Well we didn't discuss it and three months later little Lauren was conceived.
I am sure discussing birth control is typical during these appts, but it caught me by surprise. Maybe because I don't think about birth control. For so many years, all I thought about was how to get pregnant not how to prevent pregnancy.
There is something inside me that has a really hard time thinking about birth control. Even that word bugs me - after all, the only One controlling birth is the creator of life....not me.
However, I do not want three children under three. Then I certainly would not have time to blog :) I will gladly accept whatever miracles the Lord brings to the May family, but for now I'd like to lather all my time, love and attention on my two little ones.
So clearly Ryan and I have a decision to make. If we take the route we took last fall (deciding not to decide) we could quite possibly have three under three. This is something I am going to need to pray about. I have worked so hard to get my body healthy to be able to conceive that I don't want to put anything into it that could lessen chances of a future pregnancy should we ever decide we want to go that route again.
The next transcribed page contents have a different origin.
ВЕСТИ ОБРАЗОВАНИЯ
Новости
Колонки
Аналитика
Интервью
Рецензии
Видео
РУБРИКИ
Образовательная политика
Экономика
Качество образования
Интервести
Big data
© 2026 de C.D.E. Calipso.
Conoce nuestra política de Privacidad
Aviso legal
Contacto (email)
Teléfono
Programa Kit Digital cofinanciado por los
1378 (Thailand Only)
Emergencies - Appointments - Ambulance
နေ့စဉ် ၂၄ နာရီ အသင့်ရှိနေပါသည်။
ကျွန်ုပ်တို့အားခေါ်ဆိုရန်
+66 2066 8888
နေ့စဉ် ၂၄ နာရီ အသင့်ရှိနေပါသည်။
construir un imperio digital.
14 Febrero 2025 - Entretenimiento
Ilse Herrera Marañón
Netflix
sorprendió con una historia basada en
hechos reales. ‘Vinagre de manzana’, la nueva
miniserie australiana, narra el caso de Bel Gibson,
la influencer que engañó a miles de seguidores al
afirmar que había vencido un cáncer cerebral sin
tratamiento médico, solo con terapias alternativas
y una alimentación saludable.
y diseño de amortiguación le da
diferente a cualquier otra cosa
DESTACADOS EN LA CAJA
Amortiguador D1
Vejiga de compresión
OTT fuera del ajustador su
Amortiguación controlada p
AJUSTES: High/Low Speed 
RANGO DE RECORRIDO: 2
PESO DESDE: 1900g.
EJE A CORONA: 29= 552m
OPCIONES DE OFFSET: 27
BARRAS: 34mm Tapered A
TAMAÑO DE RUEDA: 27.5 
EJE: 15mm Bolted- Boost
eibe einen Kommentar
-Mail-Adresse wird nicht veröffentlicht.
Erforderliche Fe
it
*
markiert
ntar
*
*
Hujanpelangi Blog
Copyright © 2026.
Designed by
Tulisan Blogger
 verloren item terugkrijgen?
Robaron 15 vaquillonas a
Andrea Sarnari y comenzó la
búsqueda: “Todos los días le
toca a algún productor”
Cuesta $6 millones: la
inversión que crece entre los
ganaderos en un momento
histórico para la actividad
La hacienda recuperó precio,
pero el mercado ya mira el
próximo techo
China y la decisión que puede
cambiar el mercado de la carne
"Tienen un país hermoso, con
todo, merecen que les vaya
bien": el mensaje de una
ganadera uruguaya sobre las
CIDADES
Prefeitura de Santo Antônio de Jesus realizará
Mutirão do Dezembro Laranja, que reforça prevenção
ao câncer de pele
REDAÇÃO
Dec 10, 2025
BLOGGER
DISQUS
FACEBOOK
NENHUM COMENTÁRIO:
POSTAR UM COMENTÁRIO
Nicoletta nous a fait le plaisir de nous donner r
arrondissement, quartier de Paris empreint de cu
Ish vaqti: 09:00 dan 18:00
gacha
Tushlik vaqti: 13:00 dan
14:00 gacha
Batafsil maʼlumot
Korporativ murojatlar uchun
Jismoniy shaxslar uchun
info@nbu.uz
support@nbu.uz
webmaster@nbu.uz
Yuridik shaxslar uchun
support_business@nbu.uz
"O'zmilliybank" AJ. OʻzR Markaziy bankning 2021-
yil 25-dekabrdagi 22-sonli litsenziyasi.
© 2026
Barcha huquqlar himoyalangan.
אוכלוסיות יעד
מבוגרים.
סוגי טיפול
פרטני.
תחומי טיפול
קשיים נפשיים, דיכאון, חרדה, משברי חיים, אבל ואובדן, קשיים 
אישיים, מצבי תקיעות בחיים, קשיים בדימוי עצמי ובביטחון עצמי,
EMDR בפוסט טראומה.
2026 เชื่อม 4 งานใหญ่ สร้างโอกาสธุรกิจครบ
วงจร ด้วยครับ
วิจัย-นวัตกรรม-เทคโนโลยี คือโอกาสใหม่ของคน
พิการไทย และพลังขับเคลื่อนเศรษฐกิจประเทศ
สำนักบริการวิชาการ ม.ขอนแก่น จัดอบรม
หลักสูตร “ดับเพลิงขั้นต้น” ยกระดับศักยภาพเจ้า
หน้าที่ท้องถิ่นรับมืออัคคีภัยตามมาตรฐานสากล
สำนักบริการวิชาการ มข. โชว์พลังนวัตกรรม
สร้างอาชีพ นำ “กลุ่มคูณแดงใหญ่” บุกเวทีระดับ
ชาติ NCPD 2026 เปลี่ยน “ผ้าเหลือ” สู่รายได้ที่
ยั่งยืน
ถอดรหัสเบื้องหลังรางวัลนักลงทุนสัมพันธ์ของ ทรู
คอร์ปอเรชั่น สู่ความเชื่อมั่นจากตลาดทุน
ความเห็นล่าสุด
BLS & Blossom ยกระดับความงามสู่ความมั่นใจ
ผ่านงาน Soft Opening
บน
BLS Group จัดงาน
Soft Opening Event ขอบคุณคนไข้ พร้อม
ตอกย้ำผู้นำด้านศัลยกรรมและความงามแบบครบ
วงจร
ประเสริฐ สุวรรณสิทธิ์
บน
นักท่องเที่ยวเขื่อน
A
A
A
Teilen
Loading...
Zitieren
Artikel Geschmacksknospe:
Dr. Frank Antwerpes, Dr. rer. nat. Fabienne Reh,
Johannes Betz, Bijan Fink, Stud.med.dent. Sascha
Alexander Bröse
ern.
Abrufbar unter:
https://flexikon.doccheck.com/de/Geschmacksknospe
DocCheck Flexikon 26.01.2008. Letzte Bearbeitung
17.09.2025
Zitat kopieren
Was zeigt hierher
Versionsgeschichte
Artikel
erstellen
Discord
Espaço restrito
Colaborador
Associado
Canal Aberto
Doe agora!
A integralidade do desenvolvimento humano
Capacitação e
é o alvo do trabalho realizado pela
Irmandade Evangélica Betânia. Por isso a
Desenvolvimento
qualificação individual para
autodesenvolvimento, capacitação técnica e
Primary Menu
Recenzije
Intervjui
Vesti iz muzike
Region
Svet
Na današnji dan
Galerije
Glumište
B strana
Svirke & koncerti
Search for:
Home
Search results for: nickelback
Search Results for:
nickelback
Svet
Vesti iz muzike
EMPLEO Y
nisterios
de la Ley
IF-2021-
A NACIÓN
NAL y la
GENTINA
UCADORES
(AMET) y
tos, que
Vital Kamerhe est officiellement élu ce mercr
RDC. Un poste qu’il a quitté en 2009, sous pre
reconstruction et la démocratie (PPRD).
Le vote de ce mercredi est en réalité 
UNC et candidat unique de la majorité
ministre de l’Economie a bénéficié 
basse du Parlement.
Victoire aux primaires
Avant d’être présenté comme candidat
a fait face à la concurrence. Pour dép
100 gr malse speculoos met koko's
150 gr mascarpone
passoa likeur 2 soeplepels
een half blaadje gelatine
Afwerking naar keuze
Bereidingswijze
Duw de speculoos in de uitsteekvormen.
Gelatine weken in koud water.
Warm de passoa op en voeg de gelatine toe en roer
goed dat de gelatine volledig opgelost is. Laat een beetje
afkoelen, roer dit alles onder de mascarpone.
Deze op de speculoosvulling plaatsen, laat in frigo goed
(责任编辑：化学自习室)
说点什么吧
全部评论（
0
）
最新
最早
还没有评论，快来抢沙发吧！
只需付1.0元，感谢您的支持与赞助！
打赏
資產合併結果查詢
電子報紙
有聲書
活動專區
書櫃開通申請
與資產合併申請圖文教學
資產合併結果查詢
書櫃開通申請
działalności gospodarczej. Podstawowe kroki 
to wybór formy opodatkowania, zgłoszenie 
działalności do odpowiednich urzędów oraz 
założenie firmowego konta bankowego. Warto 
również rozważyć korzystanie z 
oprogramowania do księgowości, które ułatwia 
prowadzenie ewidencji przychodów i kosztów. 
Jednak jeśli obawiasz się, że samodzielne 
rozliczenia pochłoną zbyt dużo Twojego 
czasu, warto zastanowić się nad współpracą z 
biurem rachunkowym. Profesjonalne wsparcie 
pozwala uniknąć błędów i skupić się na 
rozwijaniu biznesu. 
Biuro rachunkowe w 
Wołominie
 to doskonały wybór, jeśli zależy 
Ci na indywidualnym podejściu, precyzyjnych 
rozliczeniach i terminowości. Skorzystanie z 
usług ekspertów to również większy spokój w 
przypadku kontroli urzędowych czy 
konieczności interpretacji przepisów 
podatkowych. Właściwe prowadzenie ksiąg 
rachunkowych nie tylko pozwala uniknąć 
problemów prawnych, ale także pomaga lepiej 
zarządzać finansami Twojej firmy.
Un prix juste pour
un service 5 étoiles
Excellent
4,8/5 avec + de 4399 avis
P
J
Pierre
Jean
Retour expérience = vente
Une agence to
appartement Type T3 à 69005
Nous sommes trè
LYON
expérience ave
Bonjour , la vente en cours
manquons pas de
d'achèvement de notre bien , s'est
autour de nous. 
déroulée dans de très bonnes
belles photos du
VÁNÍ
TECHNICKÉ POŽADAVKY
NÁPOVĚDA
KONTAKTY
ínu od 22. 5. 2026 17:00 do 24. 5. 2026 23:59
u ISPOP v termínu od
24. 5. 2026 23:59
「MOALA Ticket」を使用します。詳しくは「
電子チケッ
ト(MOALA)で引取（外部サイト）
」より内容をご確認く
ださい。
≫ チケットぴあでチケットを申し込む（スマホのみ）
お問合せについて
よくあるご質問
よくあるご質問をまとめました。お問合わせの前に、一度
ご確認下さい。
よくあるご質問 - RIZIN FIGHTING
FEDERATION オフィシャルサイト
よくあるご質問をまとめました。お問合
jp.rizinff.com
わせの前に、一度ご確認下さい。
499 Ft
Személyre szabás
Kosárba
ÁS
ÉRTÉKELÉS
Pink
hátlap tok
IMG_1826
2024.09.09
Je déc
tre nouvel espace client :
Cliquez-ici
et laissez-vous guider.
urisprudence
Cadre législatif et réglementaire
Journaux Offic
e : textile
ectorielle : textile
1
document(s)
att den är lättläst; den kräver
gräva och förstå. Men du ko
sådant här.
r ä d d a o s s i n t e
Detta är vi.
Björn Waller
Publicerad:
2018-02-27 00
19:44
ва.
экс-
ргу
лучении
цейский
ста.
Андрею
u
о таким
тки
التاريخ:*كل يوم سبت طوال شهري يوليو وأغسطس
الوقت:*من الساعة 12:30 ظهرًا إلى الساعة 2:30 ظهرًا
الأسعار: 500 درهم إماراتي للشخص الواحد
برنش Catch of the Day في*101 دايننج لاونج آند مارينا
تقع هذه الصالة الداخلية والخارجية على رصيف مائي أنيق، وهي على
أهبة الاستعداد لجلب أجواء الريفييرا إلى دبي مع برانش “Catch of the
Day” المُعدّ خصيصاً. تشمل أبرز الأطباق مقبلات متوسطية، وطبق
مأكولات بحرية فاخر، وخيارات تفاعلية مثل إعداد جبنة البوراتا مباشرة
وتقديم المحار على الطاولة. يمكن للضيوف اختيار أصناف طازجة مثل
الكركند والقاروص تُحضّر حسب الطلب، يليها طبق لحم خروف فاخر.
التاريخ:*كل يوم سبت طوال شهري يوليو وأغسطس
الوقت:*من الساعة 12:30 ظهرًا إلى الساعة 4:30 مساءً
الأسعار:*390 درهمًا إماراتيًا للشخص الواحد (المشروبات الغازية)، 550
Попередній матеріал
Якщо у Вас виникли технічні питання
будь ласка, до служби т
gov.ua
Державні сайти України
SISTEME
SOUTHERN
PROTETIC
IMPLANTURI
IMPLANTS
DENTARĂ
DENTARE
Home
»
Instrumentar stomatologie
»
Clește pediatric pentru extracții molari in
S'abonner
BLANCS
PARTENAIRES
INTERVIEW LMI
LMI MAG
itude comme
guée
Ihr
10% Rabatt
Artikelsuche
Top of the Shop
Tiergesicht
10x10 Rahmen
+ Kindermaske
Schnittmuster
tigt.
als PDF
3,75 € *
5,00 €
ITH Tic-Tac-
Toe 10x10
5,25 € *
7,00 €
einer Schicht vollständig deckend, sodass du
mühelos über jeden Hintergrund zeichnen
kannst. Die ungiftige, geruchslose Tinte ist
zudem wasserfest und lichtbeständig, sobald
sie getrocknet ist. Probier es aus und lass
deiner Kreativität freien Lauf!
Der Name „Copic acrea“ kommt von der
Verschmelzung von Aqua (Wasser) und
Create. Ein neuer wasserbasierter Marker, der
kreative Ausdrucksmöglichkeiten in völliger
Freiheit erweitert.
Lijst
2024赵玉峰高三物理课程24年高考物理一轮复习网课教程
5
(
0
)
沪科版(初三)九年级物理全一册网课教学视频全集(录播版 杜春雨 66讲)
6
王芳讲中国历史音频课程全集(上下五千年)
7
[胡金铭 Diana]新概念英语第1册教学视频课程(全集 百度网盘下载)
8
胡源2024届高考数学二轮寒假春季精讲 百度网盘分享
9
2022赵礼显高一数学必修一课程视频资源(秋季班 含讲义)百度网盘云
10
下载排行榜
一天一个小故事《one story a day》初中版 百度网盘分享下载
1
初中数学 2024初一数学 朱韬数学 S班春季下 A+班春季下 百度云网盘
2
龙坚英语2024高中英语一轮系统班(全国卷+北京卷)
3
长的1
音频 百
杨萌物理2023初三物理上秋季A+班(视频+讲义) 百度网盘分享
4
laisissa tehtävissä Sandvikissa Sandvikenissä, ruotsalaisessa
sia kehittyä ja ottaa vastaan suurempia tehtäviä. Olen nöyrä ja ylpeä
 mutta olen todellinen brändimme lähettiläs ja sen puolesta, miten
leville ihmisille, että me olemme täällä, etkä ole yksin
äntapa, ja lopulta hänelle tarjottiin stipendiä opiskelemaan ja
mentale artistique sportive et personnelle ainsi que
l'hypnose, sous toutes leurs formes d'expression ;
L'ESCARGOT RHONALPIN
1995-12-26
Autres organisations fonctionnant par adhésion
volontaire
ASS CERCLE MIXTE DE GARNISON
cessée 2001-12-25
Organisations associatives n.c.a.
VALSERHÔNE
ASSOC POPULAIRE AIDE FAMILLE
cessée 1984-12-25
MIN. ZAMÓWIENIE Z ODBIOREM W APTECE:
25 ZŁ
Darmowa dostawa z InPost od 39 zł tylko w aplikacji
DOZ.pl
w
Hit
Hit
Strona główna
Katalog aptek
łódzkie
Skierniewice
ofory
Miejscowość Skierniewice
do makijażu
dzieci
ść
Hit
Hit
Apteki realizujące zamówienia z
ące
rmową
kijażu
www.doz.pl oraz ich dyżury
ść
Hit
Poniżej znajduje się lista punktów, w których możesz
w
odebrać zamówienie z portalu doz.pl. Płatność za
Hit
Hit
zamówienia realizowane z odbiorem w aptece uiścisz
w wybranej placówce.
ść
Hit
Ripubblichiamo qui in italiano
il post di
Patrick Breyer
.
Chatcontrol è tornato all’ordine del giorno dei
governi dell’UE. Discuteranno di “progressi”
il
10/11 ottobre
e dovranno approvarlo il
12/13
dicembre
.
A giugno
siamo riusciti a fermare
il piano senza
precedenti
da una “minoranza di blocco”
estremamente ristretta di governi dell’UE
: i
On that note, I have told many people that adopting Samuel was much easier than 9 months of pregnancy followed by labor & delivery and weeks of recovery. But, of course, our adoption went very smooth.
I am so thankful that the Lord is the One who opens and closes my womb. Try as I might to get pregnant or avoid pregnancy, ultimately He is the giver and taker of life.
Wow. These are some jumbled thoughts today. But even after all this time it's hard to go from infertile to fertile...especially when that means I need to make decisions about birth control as my heart continues to ache for those of you who long for your own little miracle.